GIVEN INSTRUCTION A:
Copy every line of the dataset-row entries word for word, leaving out the pictures.

SELECTED EXTRACT:
We also implement such a channel model with three different kind of triangular functions, and try to compare the performance, but, Xiao model with Taylor series takes too many multipliers, and that exceeds the limitation of **Virtex-II XC2V6000**, so we just present other two models. The demonstrations of the works are given below. The input Doppler shift "fd" is 12'b000011001000, represents 200 Hz, when "t" is pretty small, t=21'00000000000000000001010, which represents  $4.678\times10^{-6}$ . If we calculate the value by the equations (3.13) to (3.16), the real part should be 0.60437, and 0.69197 for the image part.

First, we present the result of the model implemented by LUT's. We can find that, the output value of the real part "path\_real"=16'b0\_0000\_10011001110, which is 0.6005859, the image part "path\_img"=16'b0\_0000\_10110000100, which is 0.70703. While the real values are 0.60437 and 0.69197. The results are verified, which is shown in Fig.4.17



Fig 4.17: The demonstration of Xiao model with LUTs

Second, we check the results of Xiao model implemented by **CORDIC.** We can find that the result of real part "path\_real"= 16'b0\_0000\_10011001110, which represents 0.57031, and "path\_img"=16'b0\_0000\_10101111111, which represents 0.687256. While the real values are 0.60437 and 0.69197. The results are also verified.



Fig 4.18: The demonstration of Xiao model with CORDIC

The simulation results are shown below.

| Performance<br>Algorithm | Data yield rate<br>(per second) | Area (slice)<br>Multiplier |
|--------------------------|---------------------------------|----------------------------|
| Xiao with<br>CORDIC      | 9 M                             | 9594 (28%)<br>80(55%)      |
| Xiao with LUTs           | 100 M                           | 9522 (28%)<br>80(55%)      |

Table 4.13: Comparison of Xiao model with different triangular Algos

From Table 4.13, we can find that the model with LUTs generates channel coefficients with almost 100M per second, and Xiao model with LUTs occupied larger chip area compared with Jakes model with LTUs. And the model implemented by **CORDIC** is still slow.

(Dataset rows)
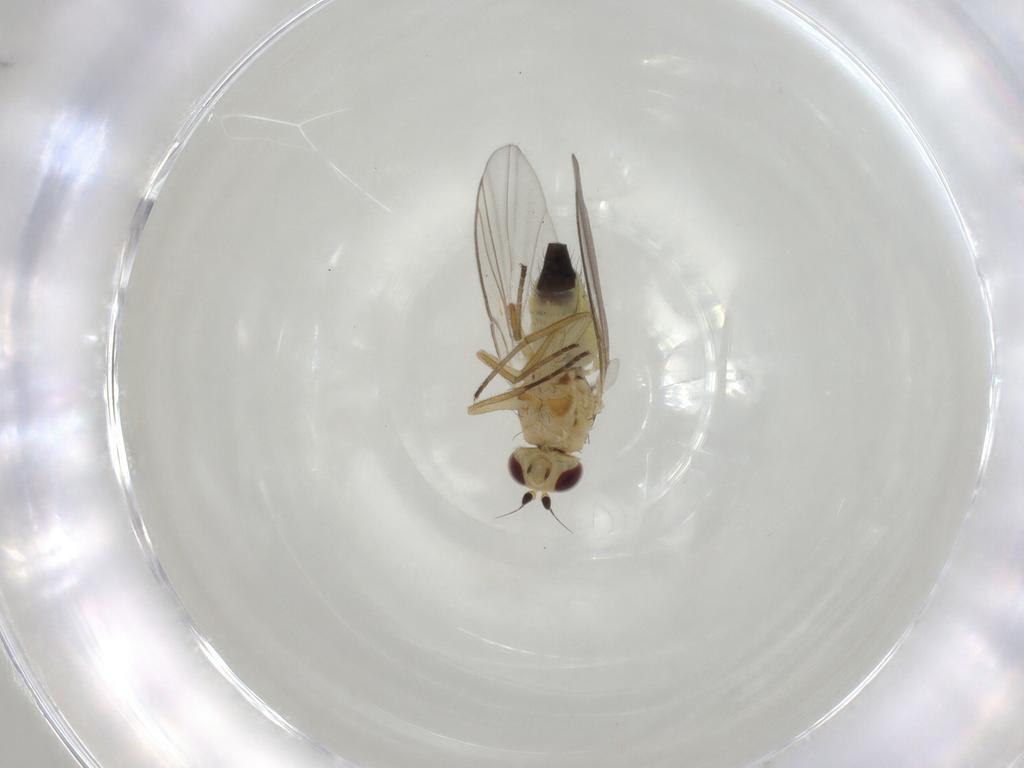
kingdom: Animalia
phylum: Arthropoda
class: Insecta
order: Diptera
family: Agromyzidae
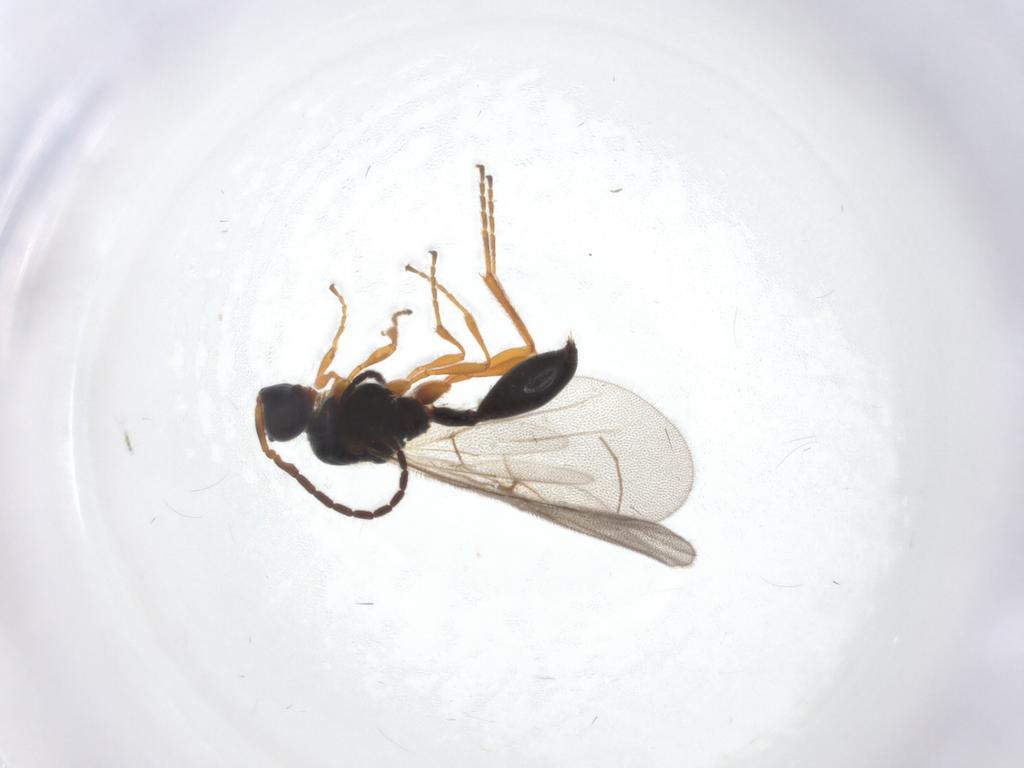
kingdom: Animalia
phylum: Arthropoda
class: Insecta
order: Hymenoptera
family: Diapriidae
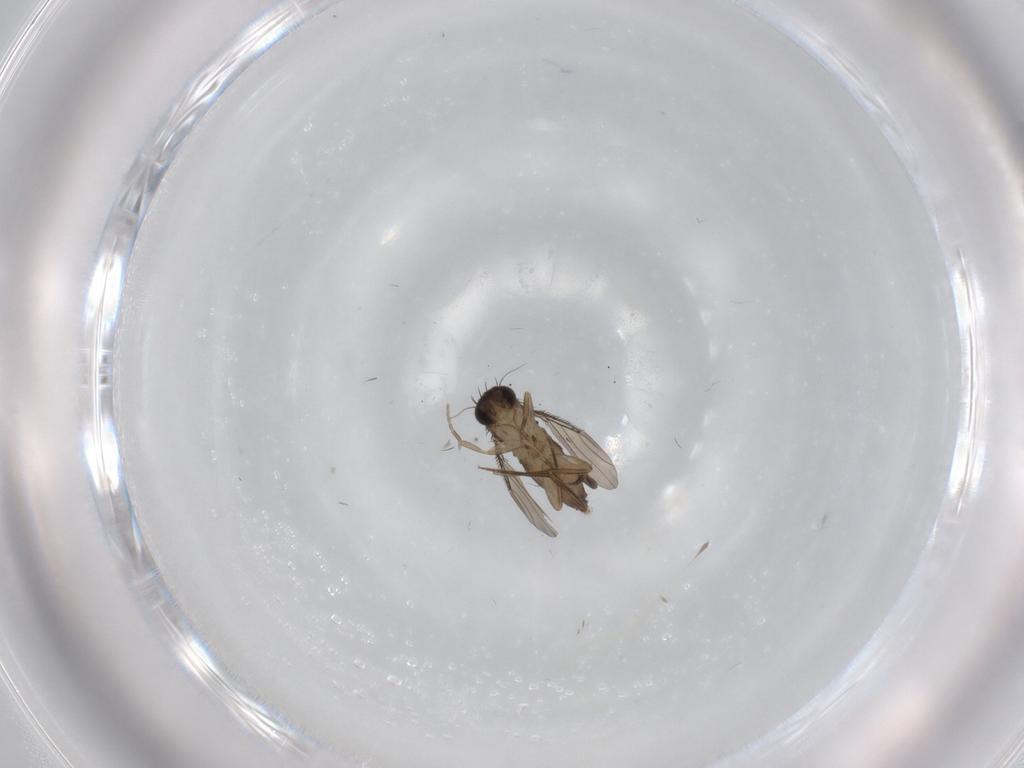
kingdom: Animalia
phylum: Arthropoda
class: Insecta
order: Diptera
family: Phoridae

GIVEN INSTRUCTION B:
List every signal name that appears in double quotation marks in the channel-model excerpt.

RESULT A:
kingdom: Animalia
phylum: Arthropoda
class: Insecta
order: Diptera
family: Agromyzidae
kingdom: Animalia
phylum: Arthropoda
class: Insecta
order: Hymenoptera
family: Diapriidae
kingdom: Animalia
phylum: Arthropoda
class: Insecta
order: Diptera
family: Phoridae

RESULT B:
fd, t, path_real, path_img